# 17 HMR tracker pistol



## JWilson (Apr 28, 2013)

What's y'all opinion on a 17 HMR for hog hunting. I have seen people kill them with 17 hmr rifles but not a handgun. I was going to go with the 20 grain bullet behind the ear and keeping shots within 80 yards or so.


----------



## Flaustin1 (Apr 28, 2013)

Itll lay em down.  No problem at all.


----------



## Big7 (May 13, 2013)

NOT ME! A big sow and that pea-shooter + some baby's and you on the ground = BAD DAY for you!


----------



## JWilson (May 17, 2013)

Big 7 what's that got to do with anything. I dout a bow would stop a charging hog but tons of people hunt hog with them.  I have killed a good many hogs with 22 mags and 17 hmr rifles but not a pistol that is why I asked the question about the handgun.


----------



## Theodore981 (May 19, 2013)

Very adequate round, with parameters.

Questions are:

Can you hit a hog at range, behind the ear (that's a what...1/2" - 1-1/2" quickly moving target)

Can you stop a charging hog with 1 or 2 shots to the chest (that'a ALL you're gonna get on a charging animal, and very quickly aimed).

Me, I wouldn't trust the tool for the task.  I want to be able to seriously thump some heavy lead into my quarry.

Not talking about a defensive survival shot here.  Talking about intentionally hunting, for meat.  Big difference there.

Your quarry deserves your best, no matter what it is.


----------



## buckeroo (May 20, 2013)

17HMR is an absolutely devastating round for hogs. I cant speak personally for the pistol aspect, but I can for a rifle. a 17 will destroy a hog. 

My last two hogs were taken with my 17 at 80 and 90 yards. They hit the ground and didnt move.


----------



## panhead501 (May 31, 2013)

A pistol, especially a revolver, will not have the velocity that the rifles have.  I would think this would make a difference at the longer yardages.


----------



## LanceColeman (Jun 1, 2013)

panhead501 said:


> A pistol, especially a revolver, will not have the velocity that the rifles have.  I would think this would make a difference at the longer yardages.



And the primary devastation provided by the 17HMR round can be attributed to it's VELOCITY. Therefore you sir are talking in the right direction as far as where issues are going to come from.


----------



## JWilson (Jul 20, 2013)

Well 25 more days till I find out if the pistol will cut the mustard.

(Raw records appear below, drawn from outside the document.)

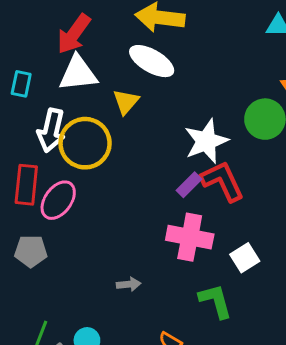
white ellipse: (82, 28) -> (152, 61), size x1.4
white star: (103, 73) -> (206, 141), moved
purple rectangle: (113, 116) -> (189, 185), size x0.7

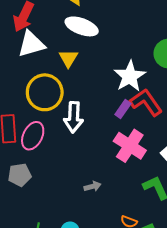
white arrow: (51, 130) -> (74, 117), moved
pink cross: (190, 237) -> (130, 146), turned 32

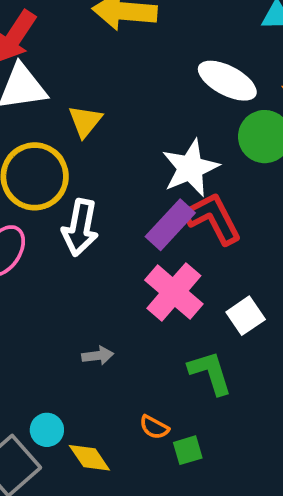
white ellipse: (82, 26) -> (227, 81), moved
purple rectangle: (123, 109) -> (170, 225), size x1.5

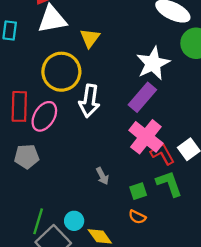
red L-shape: (213, 218) -> (162, 154), moved, size x0.7
gray arrow: (98, 356) -> (102, 176), turned 72
green square: (188, 450) -> (138, 191), moved

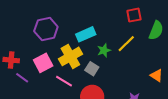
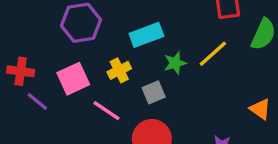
yellow cross: (70, 56) -> (119, 70), size x0.6
gray square: (92, 69) -> (154, 92), turned 32

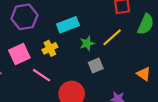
gray square: (154, 92) -> (96, 65), moved

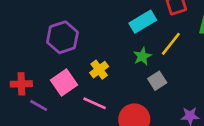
cyan rectangle: (68, 25) -> (143, 22), moved

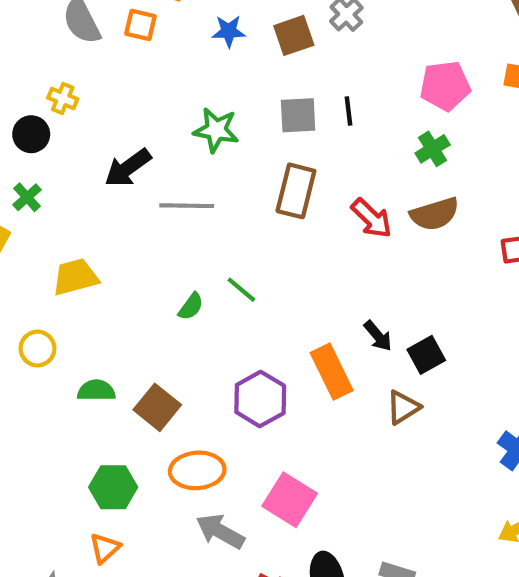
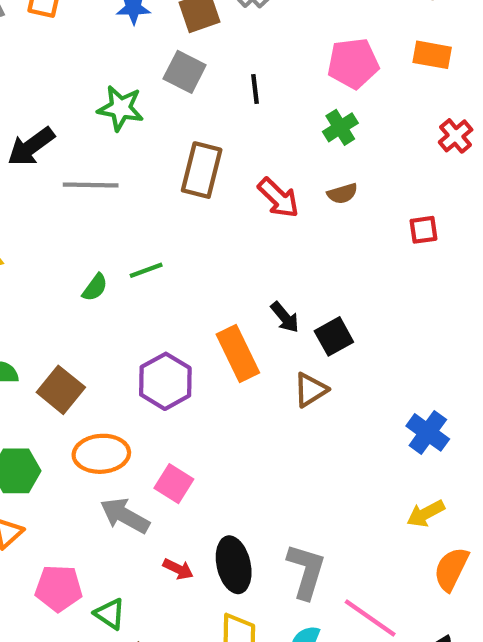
gray square: (298, 115) -> (185, 72), moved, turned 30
brown semicircle: (435, 214) -> (342, 194), size x0.6
green line: (241, 290) -> (146, 270), turned -60
pink square: (290, 500) -> (174, 484), moved, size x0.7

I will keep y'all posted.


----------



## rosewood (Jul 20, 2013)

A .17hmr is a varmint round, it is designed to kill ground hogs and the like, not wild hogs.  Sure it may work, but it is going to take a well placed shot.  I shot a 150lb boar hog with a .357 mag rifle, hit him 3 times, at 50 yards, about 30 and 10 before he finally stayed down.  All were kill shots, he just kept coming.  I would venture to say at 80 yards, a skull shot might not even penetrate.  I have also shot them with a .22 mag at point blank range in the trap and them not go down on the 1st shot.


----------



## turhntng (Aug 7, 2013)

I would not try to shoot a hog with a 17hmr.  I have rifle and it is great for what it is but it would not be my first or second choice for a hog.


----------